I can imagine that I might not be remembering this exactly as it went down, but here is what I recall. For four years in my early life I lived with my Mom and Dad in Tallahassee, while my Dad completed his PhD at Florida State. I remember lots of good things from our time there. I remember that we had good friends, lived on a fun street with lots of kids to play with and knew our neighbors well. I remember learning to ride my bike in the front yard of our house on Evergreen Street and I remember spending the night with the kids up the street on the left and I remember my fifth birthday party at the pony place and that my kindergarten teacher came! I remember when a bunch of our loved ones came all at one time in a camper and I remember once when my Dad came home from FSU with a goat to spend the night! I remember dress up parties with great wigs that my grandmother got me and the blue metal swing set in our back yard. I remember when my beagle Sunshine got hit by a car two different times, and I remember when Sunshine died the second time. And I remember my new dogs, Sam and Buffy.
Sam and Buffy were miniature dachshunds, one really black and one a bit more brown. They were awesome, and I think I remember one day when they won ribbons for something or maybe I just remember seeing a photo of them with ribbons on. I'm not sure. I loved Sam and Buffy, and life was good. I remember that. I do not remember that my parents were desperately trying to bring another baby into the world and that my Mom miscarried over and over and over. And I remember riding bikes with my friends, laughing and singing "We All Live in a Yellow Submarine." I remember sitting in the kitchen, where our television was, and watching the first walk on the moon, and I hope I thought that was amazing.
And then I remember that we were going to move way up north to Illinois and there would be snow and it would be a grand adventure and it was exciting! I remember that we sold my blue metal swing set at a garage sale and that I got to keep the money. I remember that we got a super cool huge bright blue Ford station wagon that was really far out. And, I remember (I'm sure that I do) that my Mom said that Illinois was too cold for dogs, that people there didn't have pets. Upon becoming a mother myself I have wondered a time or two whether that was the exact statement - no dogs in Illinois! - or if my memory was an oversimplification. No, no way, I remember, "Illinois was just going to be too cold for Sam and Buffy." They couldn't go.
I must admit here that I don't recall a deep long sadness prevailing over my life as we left them, but I do know for a fact that I recalled that horrid statement to my mother each and every time we saw a dog of any description in our new land! There were dogs there; REALLY. My parents were freezing, but my friends' pets were not! And I loved the snow and my school and the lagoon where we could ice skate and the ice skating races where I did not prevail and my next door neighbor and the incredibly groovy babysitters from the college and our super cool house, rented from a professor on sabbatical. I loved my sparkly purple bike with the banana seat (if you are even half-way cool you understand the awesome-ness of such a vehicle) and the funny frozen plastic pool thing that we got in the backyard to "skate" on. I remember going skiing in Wisconsin and I remember the twins down the street and I remember getting to spend the night with our teenager friend in the dorm! Ahhhh.

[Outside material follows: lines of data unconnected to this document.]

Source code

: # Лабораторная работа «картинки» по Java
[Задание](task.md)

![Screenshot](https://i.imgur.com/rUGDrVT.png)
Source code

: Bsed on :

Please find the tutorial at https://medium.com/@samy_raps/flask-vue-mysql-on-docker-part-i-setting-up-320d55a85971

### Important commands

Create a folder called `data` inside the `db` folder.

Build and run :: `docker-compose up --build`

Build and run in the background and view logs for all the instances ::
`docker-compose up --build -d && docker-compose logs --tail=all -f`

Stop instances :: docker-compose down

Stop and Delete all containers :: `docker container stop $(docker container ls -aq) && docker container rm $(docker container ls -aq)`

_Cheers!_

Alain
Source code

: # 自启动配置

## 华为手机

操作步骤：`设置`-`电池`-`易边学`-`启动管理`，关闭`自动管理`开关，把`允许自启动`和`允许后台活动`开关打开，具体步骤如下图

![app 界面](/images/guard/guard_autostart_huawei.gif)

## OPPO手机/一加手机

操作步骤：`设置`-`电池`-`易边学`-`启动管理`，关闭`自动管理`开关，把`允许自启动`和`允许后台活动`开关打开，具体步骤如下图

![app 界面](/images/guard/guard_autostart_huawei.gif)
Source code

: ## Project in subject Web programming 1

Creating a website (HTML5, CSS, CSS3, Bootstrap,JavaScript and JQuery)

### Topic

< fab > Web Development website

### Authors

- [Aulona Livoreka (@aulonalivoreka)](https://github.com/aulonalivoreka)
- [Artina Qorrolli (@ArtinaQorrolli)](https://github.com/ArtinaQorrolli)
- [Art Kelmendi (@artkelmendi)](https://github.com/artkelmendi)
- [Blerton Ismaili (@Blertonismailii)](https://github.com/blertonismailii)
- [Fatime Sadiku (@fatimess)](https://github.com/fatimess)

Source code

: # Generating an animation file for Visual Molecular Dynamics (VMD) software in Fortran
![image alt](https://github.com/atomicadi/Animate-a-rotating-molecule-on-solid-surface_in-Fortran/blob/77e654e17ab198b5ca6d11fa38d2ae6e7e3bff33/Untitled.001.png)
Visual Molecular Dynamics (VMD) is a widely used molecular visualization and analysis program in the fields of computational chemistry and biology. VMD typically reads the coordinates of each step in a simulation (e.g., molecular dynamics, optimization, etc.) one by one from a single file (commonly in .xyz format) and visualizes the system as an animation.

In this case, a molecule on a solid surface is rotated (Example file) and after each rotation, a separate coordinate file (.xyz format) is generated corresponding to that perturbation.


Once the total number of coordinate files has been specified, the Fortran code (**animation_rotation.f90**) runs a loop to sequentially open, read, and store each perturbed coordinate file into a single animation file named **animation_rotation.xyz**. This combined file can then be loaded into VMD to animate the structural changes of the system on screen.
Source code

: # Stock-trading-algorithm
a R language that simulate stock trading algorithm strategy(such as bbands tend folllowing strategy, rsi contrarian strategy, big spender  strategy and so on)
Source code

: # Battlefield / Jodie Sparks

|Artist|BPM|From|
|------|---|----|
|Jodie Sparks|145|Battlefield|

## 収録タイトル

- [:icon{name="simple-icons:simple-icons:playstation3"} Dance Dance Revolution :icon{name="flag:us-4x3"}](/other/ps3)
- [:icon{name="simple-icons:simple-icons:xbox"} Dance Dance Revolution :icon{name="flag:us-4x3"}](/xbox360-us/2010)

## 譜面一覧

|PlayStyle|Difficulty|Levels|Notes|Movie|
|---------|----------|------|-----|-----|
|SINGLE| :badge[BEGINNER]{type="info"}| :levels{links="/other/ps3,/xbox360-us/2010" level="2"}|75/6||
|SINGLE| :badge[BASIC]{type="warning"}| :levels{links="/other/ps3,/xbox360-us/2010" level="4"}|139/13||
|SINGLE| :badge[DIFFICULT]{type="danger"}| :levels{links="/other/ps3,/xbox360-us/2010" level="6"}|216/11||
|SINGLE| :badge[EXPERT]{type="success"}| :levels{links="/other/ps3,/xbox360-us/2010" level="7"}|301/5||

But one thing was missing, for me and for my parents. There wasn't a little brother or sister to share all of that wonderfulness with; and though I did not know the pain that had weighed on my parents, I remember that I desperately wanted a sibling. I had the coolest canopy bed, but I did not have a sister. And then, creeping into my memories are the trips to somewhere an hour or two away to begin to talk about changing that. I remember that my folks went to meetings about it and then I remember one of the coolest days in history. I remember dressing up and going to meet Jodi. I remember that we went to a place where you get on horses and ride around in circles and I remember that Jodi had on a yellow dress and that she smiled all of the time. I think I smiled all of that day, too. And then we had to take her back to the place and then she came to stay with us for a weekend and then she was going to be MY SISTER! I remember that we brought her home, swerved the Ford station wagon into the garage, Jodi eyed the purple sparkly bike with the banana seat and exclaimed, "I'll take that one." And I don't remember being upset. Even though I did not know then that she would get that bike and lots of other new stuff and I would get a brand new red, white and blue bike with an even longer banana seat with stars on it; I was ecstatic. I assume that there were growing pains and aggravations between the two of us and territorial wars, but I don't remember those. I remember that MY SISTER smiled and giggled and that her hands waved wildly when she laughed and that we had fun. I know that we had a street-wide kids dress-up party to celebrate Jodi's arrival, and I assumed that to be the most normal of welcome home parties. I remember that Nana loved her freckles and that she was so funny and that we loved playing in the snow and that there was some serious craziness on the bunk bed in the spare room and that life was like it was supposed to be.
My sister celebrates her forty sixth birthday today. We discussed this morning that us being "that old" is unthinkable. What is even more unthinkable, though, is that there was ever a time that my sister was not MY SISTER. I thank God for her and for our laughs and for parents who were selfless enough to give me a sister that was five and a half when I was seven and for making sure we both had the most awesome banana seat bikes.